Alice shook her head. “No, they do not. When I am eighty years old, little children will point and say, ‘there goes the bad luck bride.’ Oh, I could shoot whoever wrote those words. Wasn’t it bad enough that my chances are all but ruined of ever finding a husband? With those words, my fate was sealed.”
Harriet was silent for a moment, and Alice realized she’d hoped that her friend would dismiss her predictions. When she did not, it made her situation somehow more real. “Then we shall be two old maids together,” Harriet said, “for I doubt I shall ever marry, given that no one has even so much as asked me for a dance except as an act of charity.”
“That’s not true, Harri,” Alice said fiercely. When Harriet was with her friends, she was vibrant and witty, but this was not the case during social events.
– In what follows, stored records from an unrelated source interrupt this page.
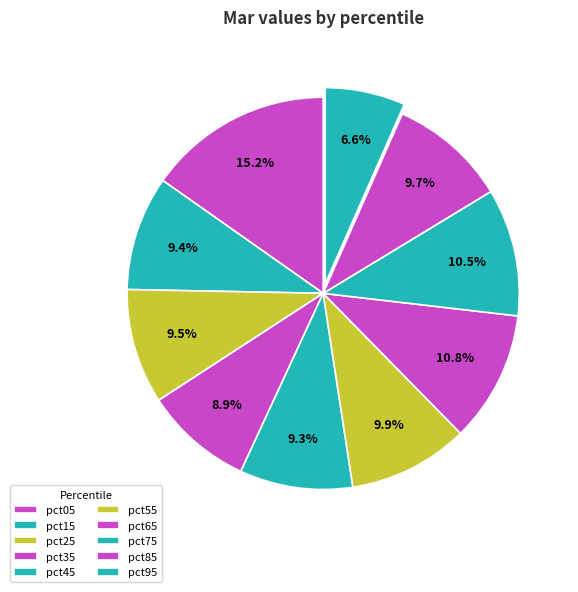

Does any single category account for the majority?

No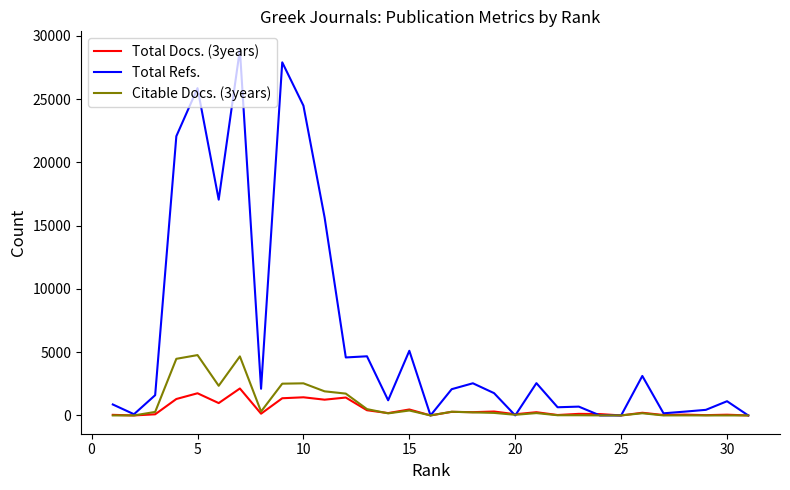

Which series has the widest spread of values?

Total Refs.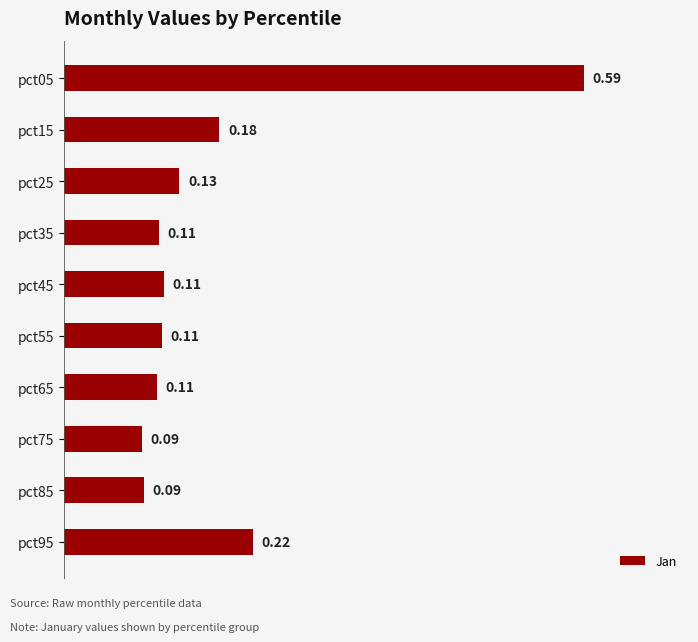

What is the difference between the maximum and second lowest values?

0.5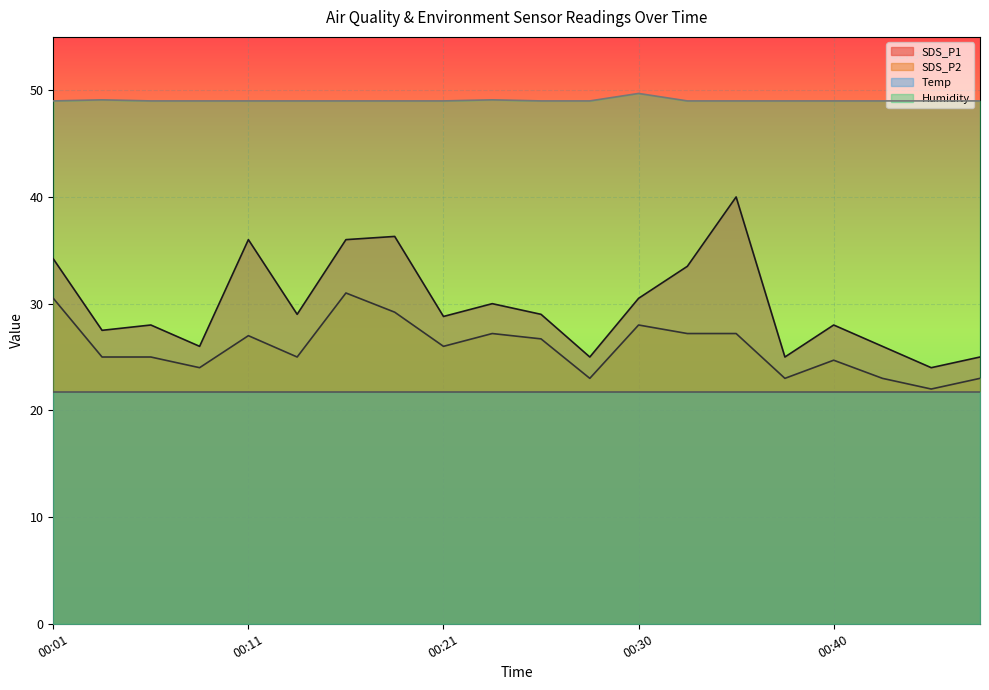

How many values in the Humidity series exceed 49?

3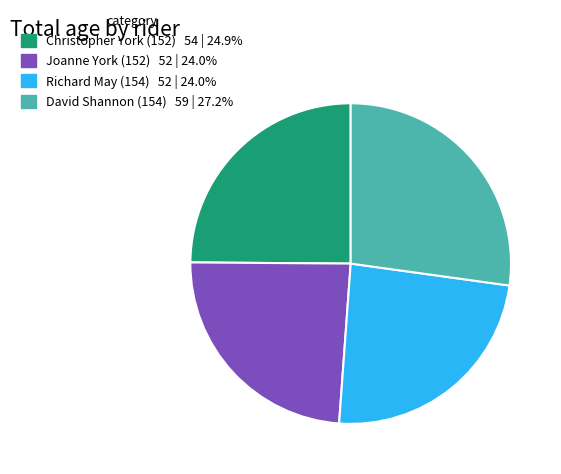

Is the sum of Richard May (154) and Christopher York (152) greater than half?

No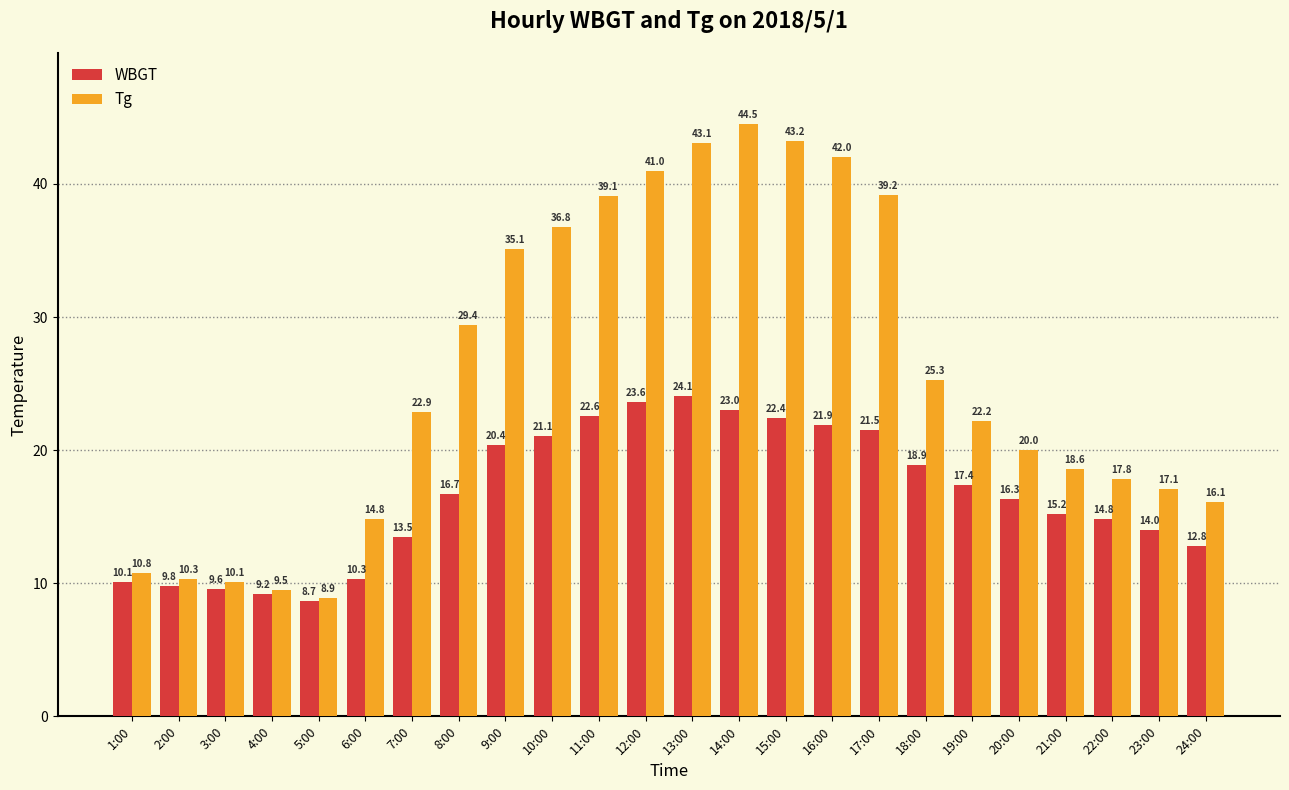

What is the difference between the WBGT values at 24:00 and 13:00?

11.3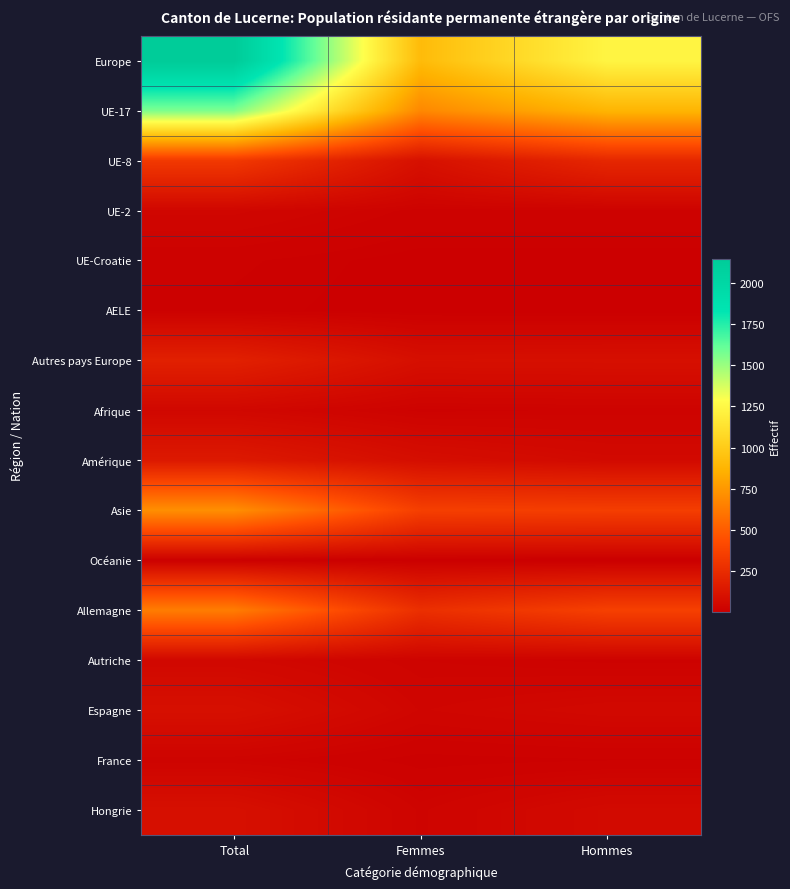

Which series has the widest spread of values?

Europe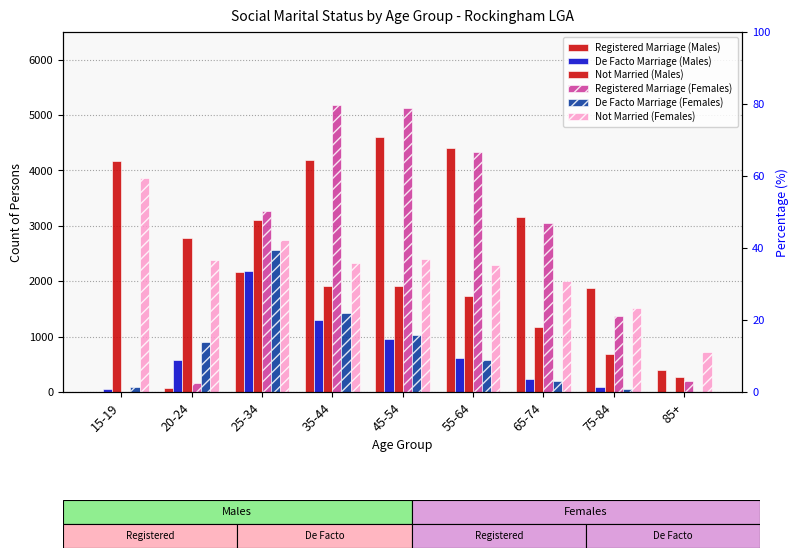

What is the difference between the highest and lowest values at 35-44?

3876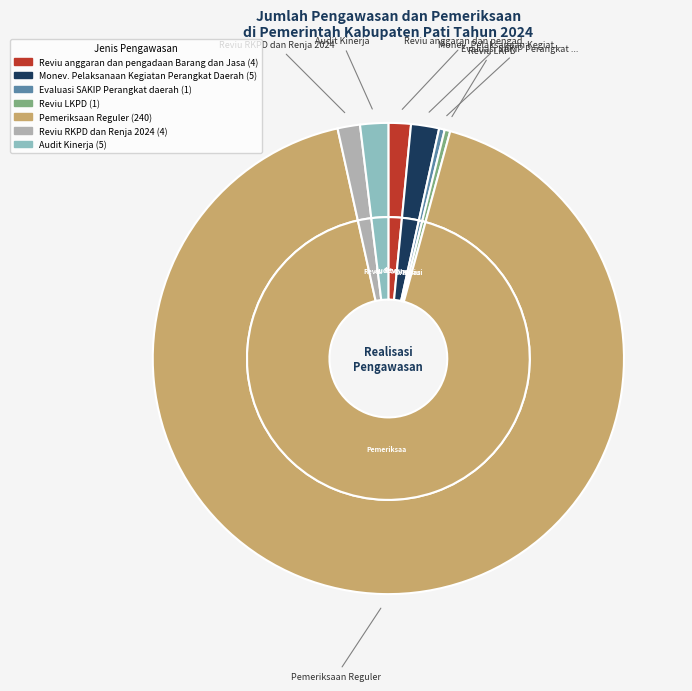

Which has a higher value, Reviu RKPD dan Renja 2024 or Evaluasi SAKIP Perangkat daerah?

Reviu RKPD dan Renja 2024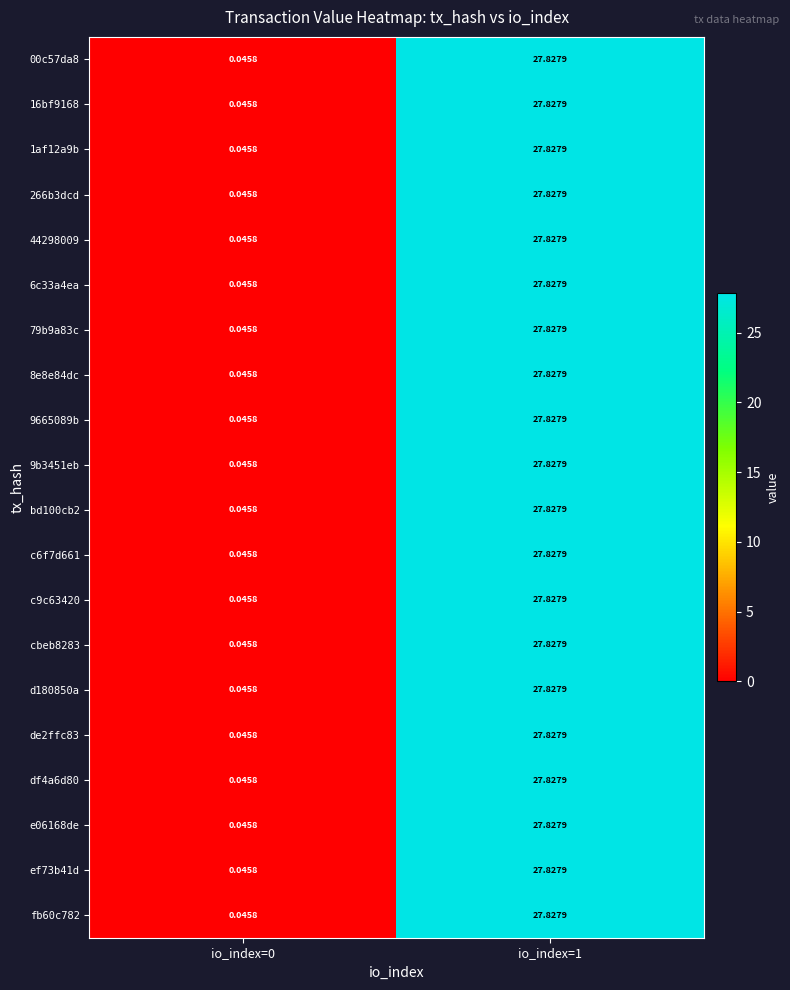

Is the value of cbeb8283 at io_index=1 greater than the value of d180850a at io_index=0?

Yes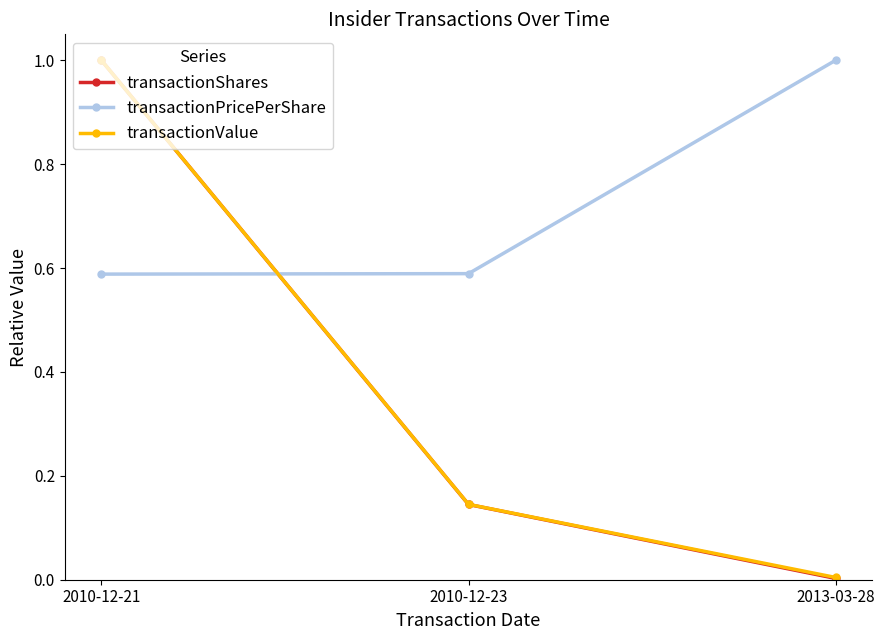

Is it true that transactionValue equals 0.3 at 2010-12-21?

False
She withdrew, grew quiet, and had a terrible tendency to keep her eyes lowered and averted whenever a man happened to look her way. The first time Alice had seen her friend outside of one of their group’s houses, she’d been dismayed by how quiet and reserved Harriet was, as if she was an automaton that had wound itself down and could no longer move.
Harriet, who was pretty but not beautiful, who could sing but not well, who fumbled on the pianoforte and produced needlepoint that was always a bit messy, lived in the shadow of her older sister. Clara was all that Harriet was not, and it was impossible to dislike her because she truly was the loveliest girl, inside and out. Their mother, on the other hand, made no attempt to hide the fact she had no patience and little affection for her younger daughter. It had been evident from Harriet’s birth. Merely the fact she had not been a boy, when Mrs. Anderson had so fervently wanted one, might have been overlooked if Harriet hadn’t come short of Clara in nearly every category. Only with her friends could she be herself, could she allow her wit to shine. Seeing her outside their cocoon of friendship was devastating.
“You’ll never guess who I saw,” Alice said, desperate to change the subject. “Henderson.”
Harriet’s face lit up. “Is he in St. Ives?”
Alice tried to stop her stomach from clenching. “No. He’s in London. Or perhaps already on his way back to India. He’s working on famine relief and is very passionate about it.”
“Oh.” Harriet didn’t keep the disappointment from her voice. Unlike Alice, who would have died before letting her feelings for Henderson be known, Harriet had no such compunction. In fact, it had become a bit of a joke between the girls, for Harriet fully and gleefully admitted her crush. “Is he well?”
“Yes,” Alice said with the smallest bit of hesitation. “He’s changed, though, become more serious. Grown up a bit, I suppose.”
“We all have.” Harriet furrowed her brow slightly. “Have you seen Eliza and Rebecca since your return?”
Alice shook her head. “I think they’re afraid to see me, but you can assure them I am well and would love their company. I promise not to cry or fall into hysterics.”
Harriet grinned. “As if you would. I know if it happened to me I’d be in bed with the curtains drawn for a year. But here you are looking as calm as ever, as if it never happened. I wish I could be so.”